= Volta Tower =

Volta Tower was a folly in the town of Finedon, Northamptonshire, England. It was built in 1865 and collapsed in 1951.

==History==

The Volta Tower was built in 1865 by William Harcourt Isham Mackworth-Dolben of Finedon Hall. William Mackworth (1806—72), a younger son of Sir Digby Mackworth, the 3rd Baronet, had taken the additional surname Dolben after he married Frances, the heiress of Sir John English Dolben, the 4th Baronet.

Mackworth-Dolben built the tower to commemorate the death of his eldest son, Lieutenant Commander William Digby Dolben, who had drowned off the west coast of Africa on 1 September 1863, aged 24. William, serving on HMS Investigator, drowned crossing the bar of Lagos when the gig, a four-oar whaler was swamped. His younger brother, the poet Digby Mackworth Dolben, drowned aged nineteen in 1867.

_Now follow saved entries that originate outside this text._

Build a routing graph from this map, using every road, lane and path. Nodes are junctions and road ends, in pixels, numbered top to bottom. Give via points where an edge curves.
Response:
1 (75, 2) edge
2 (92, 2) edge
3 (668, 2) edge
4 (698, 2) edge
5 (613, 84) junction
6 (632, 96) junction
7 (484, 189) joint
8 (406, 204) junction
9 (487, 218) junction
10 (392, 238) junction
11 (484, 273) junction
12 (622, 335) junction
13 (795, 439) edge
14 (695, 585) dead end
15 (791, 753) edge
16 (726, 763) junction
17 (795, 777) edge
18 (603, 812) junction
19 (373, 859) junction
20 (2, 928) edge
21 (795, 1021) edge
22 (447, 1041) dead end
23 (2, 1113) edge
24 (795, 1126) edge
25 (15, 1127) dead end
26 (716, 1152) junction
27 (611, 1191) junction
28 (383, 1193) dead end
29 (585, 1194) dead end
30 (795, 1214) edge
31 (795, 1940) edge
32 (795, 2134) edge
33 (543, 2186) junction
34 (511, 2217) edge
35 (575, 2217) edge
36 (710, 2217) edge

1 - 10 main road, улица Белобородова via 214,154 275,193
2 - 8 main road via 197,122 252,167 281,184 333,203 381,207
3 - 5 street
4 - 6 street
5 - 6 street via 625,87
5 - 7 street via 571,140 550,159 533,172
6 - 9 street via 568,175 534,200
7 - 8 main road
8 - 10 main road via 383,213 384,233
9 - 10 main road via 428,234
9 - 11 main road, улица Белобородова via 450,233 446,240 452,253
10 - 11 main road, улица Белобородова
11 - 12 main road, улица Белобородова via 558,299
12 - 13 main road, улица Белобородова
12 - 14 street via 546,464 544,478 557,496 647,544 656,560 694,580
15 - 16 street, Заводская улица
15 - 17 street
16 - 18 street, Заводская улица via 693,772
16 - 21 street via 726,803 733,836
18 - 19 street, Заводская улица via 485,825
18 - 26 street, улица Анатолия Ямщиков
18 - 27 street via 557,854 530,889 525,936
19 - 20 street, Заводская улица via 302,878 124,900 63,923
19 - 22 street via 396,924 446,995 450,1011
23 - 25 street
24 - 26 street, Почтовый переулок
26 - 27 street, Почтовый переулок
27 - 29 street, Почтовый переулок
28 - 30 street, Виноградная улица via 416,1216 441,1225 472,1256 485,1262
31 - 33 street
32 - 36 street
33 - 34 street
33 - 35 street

The tower was circular and about 100 ft high. A gabled extension of one of the two floors had been added in keeping. The tower stood off Station Road in Finedon with a long driveway in front. Finedon's cemetery was built alongside in 1892.

===Collapse===
Volta Tower collapsed on 16 November 1951 after standing for 86 years. At the time, John Edgar Northen and his wife Florence lived there. Mrs Northen (65) was inside and killed by the tower's collapse; Mr Northen was outside and survived.

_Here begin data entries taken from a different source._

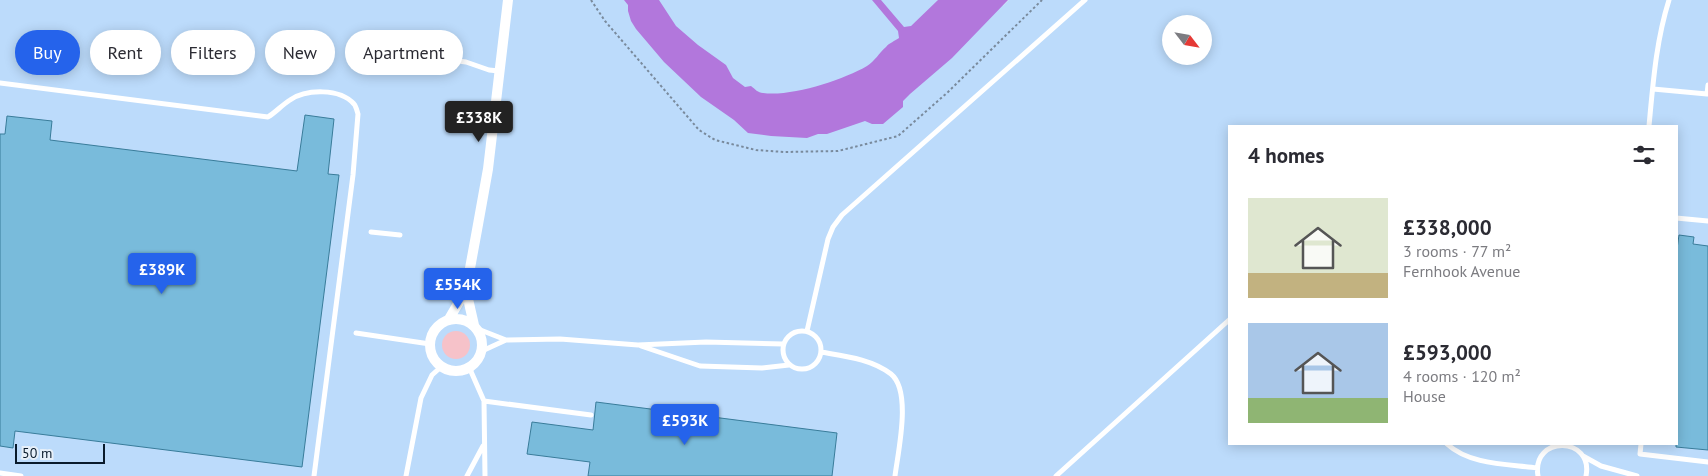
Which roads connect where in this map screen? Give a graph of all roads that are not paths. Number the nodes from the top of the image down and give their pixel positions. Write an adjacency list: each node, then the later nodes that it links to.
1 (508, 0): 5 (street)
2 (1085, 0): 18 (lane)
3 (1668, 0): 8 (lane)
4 (463, 62): 5 (lane)
5 (499, 71): 14 (street)
6 (0, 83): 40 (lane)
7 (1708, 85): 8 (lane)
8 (1653, 89): 9 (lane)
9 (1649, 125)
10 (1678, 218): 11 (lane)
11 (1708, 221)
12 (370, 232): 13 (lane)
13 (400, 235)
14 (466, 290): 15 (street); 17 (street)
15 (450, 319): 17 (street); 21 (street)
16 (1228, 321): 45 (lane)
17 (476, 327): 20 (lane); 24 (street)
18 (807, 331): 22 (lane); 25 (lane)
19 (356, 333): 21 (lane)
20 (506, 340): 23 (lane); 24 (lane)
21 (430, 344): 27 (street)
22 (783, 344): 23 (lane); 26 (lane)
23 (638, 345): 26 (lane)
24 (482, 351): 28 (street)
25 (821, 352): 26 (lane); 44 (lane)
26 (789, 365)
27 (442, 366): 28 (street); 41 (lane)
28 (469, 367): 29 (lane)
29 (484, 402): 30 (lane); 31 (lane)
30 (592, 415)
31 (484, 445): 42 (lane); 43 (lane)
32 (1449, 445): 37 (lane)
33 (1641, 445): 36 (lane)
34 (1574, 446): 35 (lane); 37 (lane)
35 (1583, 456): 47 (lane); 48 (lane)
36 (1708, 462)
37 (1537, 468): 46 (lane)
38 (0, 473): 39 (lane)
39 (21, 476)
40 (314, 476)
41 (406, 476)
42 (467, 476)
43 (485, 476)
44 (895, 476)
45 (1056, 476)
46 (1538, 476)
47 (1586, 476)
48 (1637, 476)

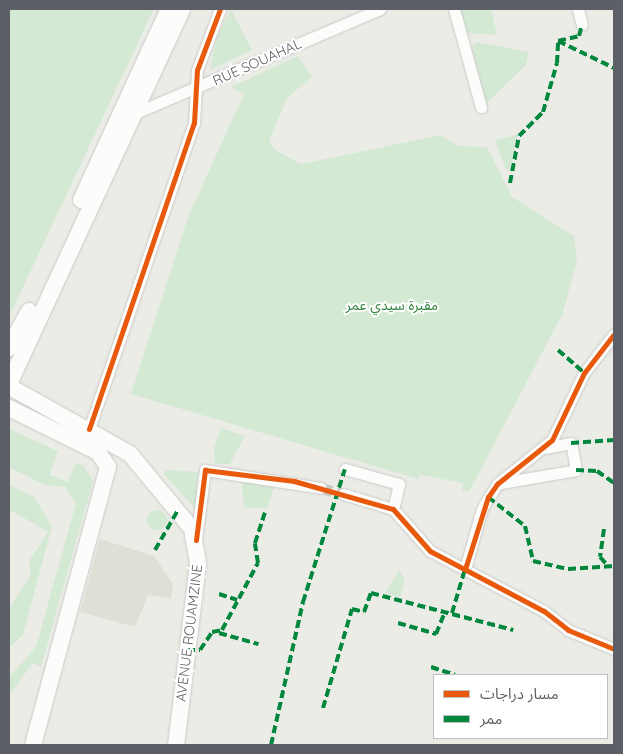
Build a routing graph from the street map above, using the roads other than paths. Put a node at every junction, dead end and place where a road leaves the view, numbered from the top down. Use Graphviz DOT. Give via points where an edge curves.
graph roads {
  1 [pos="169,9"];
  2 [pos="182,9"];
  3 [pos="220,9"];
  4 [pos="380,9"];
  5 [pos="454,9"];
  6 [pos="578,9"];
  7 [pos="582,25"];
  8 [pos="199,88"];
  9 [pos="480,107"];
  10 [pos="133,114"];
  11 [pos="22,325"];
  12 [pos="614,334"];
  13 [pos="9,338"];
  14 [pos="9,348"];
  15 [pos="9,388"];
  16 [pos="9,408"];
  17 [pos="89,429"];
  18 [pos="545,448"];
  19 [pos="130,454"];
  20 [pos="108,464"];
  21 [pos="345,469"];
  22 [pos="497,484"];
  23 [pos="321,488"];
  24 [pos="343,494"];
  25 [pos="394,509"];
  26 [pos="196,540"];
  27 [pos="465,569"];
  28 [pos="614,648"];
  29 [pos="33,745"];
  30 [pos="176,745"];
  1 -- 11 [label="main road"];
  2 -- 10 [label="main road"];
  3 -- 8 [label="street" via="197,70"];
  4 -- 8 [label="street, RUE SOUAHAL"];
  5 -- 9 [label="street"];
  6 -- 7 [label="street"];
  8 -- 10 [label="street, RUE SOUAHAL"];
  8 -- 17 [label="street" via="194,123"];
  10 -- 15 [label="main road"];
  11 -- 13 [label="main road"];
  11 -- 14 [label="main road"];
  12 -- 18 [label="street" via="584,373"];
  15 -- 17 [label="main road"];
  16 -- 20 [label="main road" via="98,452"];
  17 -- 19 [label="main road"];
  18 -- 22 [label="street"];
  18 -- 22 [label="street" via="571,443 576,470"];
  19 -- 20 [label="main road"];
  19 -- 26 [label="main road" via="154,479"];
  20 -- 29 [label="main road"];
  21 -- 25 [label="street" via="399,484"];
  22 -- 27 [label="street" via="483,507"];
  23 -- 26 [label="street" via="205,470"];
  24 -- 25 [label="street"];
  25 -- 27 [label="street" via="430,551"];
  26 -- 30 [label="main road, AVENUE ROUAMZINE" via="198,564"];
  27 -- 28 [label="street" via="544,611 568,630"];
}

The driveway to where Volta Tower stood still exists and a farm has been built on top of the tower's location as well as a bungalow. Nothing of the tower exists today apart from one carved stone figure of a cherub from close to the top of the tower which was auctioned in 2005 and bought by a Finedon resident. The tower is commemorated in Finedon's town sign.